:: Requirement ::
Everything from the line that contains "Give the box of the blue" through the final line of the records should be written out exactly, and nothing outside that span.

Content starts

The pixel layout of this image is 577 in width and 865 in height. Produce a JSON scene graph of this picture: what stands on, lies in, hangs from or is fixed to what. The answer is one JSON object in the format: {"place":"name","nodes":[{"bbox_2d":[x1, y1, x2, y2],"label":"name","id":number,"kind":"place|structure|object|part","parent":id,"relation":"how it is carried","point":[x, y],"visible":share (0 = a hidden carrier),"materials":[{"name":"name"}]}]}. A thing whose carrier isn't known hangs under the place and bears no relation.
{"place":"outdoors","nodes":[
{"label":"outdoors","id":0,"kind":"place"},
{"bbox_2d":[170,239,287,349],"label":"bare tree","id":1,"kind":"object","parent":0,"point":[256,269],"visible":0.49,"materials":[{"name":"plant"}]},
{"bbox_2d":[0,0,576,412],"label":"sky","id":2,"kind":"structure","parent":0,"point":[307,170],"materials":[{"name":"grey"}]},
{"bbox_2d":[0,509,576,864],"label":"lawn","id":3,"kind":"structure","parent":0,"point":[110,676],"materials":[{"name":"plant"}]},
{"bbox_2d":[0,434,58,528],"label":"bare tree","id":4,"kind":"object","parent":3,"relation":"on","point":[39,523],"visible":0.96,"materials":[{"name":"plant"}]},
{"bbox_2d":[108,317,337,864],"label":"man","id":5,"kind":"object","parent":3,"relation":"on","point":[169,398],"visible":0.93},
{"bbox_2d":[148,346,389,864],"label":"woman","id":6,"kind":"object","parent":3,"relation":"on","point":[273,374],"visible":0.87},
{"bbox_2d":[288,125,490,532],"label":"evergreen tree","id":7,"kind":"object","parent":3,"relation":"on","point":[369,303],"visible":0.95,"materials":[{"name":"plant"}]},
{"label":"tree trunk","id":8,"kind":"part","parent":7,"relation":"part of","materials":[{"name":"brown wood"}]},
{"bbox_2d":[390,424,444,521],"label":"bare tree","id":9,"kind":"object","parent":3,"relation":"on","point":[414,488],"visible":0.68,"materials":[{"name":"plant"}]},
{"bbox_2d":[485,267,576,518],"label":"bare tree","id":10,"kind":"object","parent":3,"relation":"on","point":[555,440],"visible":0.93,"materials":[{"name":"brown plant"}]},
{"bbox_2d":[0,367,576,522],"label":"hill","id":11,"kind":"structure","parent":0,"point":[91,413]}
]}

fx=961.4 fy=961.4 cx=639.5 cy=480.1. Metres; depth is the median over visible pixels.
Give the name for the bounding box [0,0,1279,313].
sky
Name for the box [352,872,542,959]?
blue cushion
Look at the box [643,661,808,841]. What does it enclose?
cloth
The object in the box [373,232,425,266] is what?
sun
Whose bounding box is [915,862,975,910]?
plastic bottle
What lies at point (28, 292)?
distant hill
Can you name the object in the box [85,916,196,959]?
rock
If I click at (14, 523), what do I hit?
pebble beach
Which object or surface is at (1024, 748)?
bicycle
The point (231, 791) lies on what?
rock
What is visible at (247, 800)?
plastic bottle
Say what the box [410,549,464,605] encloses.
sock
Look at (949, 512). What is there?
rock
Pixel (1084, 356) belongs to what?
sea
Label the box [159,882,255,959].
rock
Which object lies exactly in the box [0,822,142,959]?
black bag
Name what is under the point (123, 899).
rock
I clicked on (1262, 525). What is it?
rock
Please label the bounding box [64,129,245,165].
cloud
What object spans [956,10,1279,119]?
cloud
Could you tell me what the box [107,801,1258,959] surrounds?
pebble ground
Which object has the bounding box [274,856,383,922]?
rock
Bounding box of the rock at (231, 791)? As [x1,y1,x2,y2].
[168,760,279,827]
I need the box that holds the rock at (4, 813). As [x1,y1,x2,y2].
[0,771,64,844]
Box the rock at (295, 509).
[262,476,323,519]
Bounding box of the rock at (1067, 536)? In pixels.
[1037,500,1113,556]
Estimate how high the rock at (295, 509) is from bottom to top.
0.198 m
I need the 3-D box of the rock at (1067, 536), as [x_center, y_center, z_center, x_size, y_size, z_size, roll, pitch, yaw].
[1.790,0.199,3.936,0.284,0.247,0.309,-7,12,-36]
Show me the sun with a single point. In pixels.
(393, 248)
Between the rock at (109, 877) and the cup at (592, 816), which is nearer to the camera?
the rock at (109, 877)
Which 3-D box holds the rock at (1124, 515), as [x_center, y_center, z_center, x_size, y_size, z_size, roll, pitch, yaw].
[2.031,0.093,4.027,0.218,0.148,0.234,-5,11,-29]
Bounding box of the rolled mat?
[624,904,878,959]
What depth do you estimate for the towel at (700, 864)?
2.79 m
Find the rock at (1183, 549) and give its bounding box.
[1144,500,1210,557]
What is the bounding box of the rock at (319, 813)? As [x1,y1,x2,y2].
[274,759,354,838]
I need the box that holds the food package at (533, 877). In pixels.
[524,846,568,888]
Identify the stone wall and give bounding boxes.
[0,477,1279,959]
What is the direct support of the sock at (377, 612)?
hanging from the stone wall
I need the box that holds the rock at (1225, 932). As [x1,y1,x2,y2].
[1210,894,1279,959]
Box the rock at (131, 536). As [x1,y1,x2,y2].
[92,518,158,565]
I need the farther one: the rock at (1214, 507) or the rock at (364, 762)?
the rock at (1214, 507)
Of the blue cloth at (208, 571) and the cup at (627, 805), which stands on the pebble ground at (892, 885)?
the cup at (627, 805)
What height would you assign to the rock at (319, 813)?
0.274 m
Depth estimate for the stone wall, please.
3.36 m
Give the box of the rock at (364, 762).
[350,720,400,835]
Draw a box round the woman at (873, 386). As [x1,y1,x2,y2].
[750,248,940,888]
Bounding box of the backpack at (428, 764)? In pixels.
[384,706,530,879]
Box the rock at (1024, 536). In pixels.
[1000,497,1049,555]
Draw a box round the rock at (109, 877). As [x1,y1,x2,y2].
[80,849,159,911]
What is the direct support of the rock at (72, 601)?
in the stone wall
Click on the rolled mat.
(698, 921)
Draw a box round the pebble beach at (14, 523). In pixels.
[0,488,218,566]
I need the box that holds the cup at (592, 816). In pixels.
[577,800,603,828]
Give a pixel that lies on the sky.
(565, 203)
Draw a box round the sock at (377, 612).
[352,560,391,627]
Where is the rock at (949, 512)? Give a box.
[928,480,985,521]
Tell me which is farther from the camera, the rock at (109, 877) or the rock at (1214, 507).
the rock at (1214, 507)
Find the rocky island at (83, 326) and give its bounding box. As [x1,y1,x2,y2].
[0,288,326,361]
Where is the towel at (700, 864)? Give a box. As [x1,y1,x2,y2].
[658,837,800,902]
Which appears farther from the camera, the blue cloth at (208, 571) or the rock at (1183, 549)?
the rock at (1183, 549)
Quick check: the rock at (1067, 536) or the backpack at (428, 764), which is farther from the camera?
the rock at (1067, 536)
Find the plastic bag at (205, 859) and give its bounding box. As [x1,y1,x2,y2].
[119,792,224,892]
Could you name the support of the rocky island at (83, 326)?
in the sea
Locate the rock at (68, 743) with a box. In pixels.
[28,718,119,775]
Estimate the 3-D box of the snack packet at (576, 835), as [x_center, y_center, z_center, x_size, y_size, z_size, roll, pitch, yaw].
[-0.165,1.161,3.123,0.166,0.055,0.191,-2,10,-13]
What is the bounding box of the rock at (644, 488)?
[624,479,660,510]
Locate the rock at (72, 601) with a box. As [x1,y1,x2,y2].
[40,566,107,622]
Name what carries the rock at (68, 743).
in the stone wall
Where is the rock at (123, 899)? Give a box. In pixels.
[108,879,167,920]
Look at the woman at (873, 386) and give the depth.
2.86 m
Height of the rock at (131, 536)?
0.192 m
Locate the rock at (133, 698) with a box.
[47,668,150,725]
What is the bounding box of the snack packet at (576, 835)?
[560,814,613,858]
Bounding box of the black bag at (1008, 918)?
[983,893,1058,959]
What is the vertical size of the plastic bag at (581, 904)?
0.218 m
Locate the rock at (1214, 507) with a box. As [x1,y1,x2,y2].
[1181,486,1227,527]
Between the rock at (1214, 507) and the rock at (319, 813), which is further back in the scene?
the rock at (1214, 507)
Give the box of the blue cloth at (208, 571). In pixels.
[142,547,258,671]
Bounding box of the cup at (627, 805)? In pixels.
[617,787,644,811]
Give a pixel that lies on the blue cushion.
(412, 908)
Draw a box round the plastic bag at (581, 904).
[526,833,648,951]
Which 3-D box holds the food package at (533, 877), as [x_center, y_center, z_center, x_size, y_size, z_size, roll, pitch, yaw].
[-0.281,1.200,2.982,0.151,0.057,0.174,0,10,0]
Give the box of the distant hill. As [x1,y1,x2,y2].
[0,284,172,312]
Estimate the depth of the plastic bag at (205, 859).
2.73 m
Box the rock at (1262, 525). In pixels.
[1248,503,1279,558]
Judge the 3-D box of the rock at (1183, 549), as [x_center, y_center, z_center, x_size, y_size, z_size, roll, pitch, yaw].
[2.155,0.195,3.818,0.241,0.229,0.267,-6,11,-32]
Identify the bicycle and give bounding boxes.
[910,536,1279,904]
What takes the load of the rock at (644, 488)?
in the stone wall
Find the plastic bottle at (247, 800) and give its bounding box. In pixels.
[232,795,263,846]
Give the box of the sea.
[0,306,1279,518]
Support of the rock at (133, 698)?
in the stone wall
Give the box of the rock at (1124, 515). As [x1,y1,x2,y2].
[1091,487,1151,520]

Content ends

:: Solution to the problem ::
Give the box of the blue cloth at (208, 571). In pixels.
[142,547,258,671]
Bounding box of the cup at (627, 805)? In pixels.
[617,787,644,811]
Give a pixel that lies on the blue cushion.
(412, 908)
Draw a box round the plastic bag at (581, 904).
[526,833,648,951]
Which 3-D box holds the food package at (533, 877), as [x_center, y_center, z_center, x_size, y_size, z_size, roll, pitch, yaw].
[-0.281,1.200,2.982,0.151,0.057,0.174,0,10,0]
Give the box of the distant hill. As [x1,y1,x2,y2].
[0,284,172,312]
Estimate the depth of the plastic bag at (205, 859).
2.73 m
Box the rock at (1262, 525). In pixels.
[1248,503,1279,558]
Judge the 3-D box of the rock at (1183, 549), as [x_center, y_center, z_center, x_size, y_size, z_size, roll, pitch, yaw].
[2.155,0.195,3.818,0.241,0.229,0.267,-6,11,-32]
Identify the bicycle and give bounding boxes.
[910,536,1279,904]
What takes the load of the rock at (644, 488)?
in the stone wall
Find the plastic bottle at (247, 800) and give its bounding box. In pixels.
[232,795,263,846]
Give the box of the sea.
[0,306,1279,518]
Support of the rock at (133, 698)?
in the stone wall
Give the box of the rock at (1124, 515). As [x1,y1,x2,y2].
[1091,487,1151,520]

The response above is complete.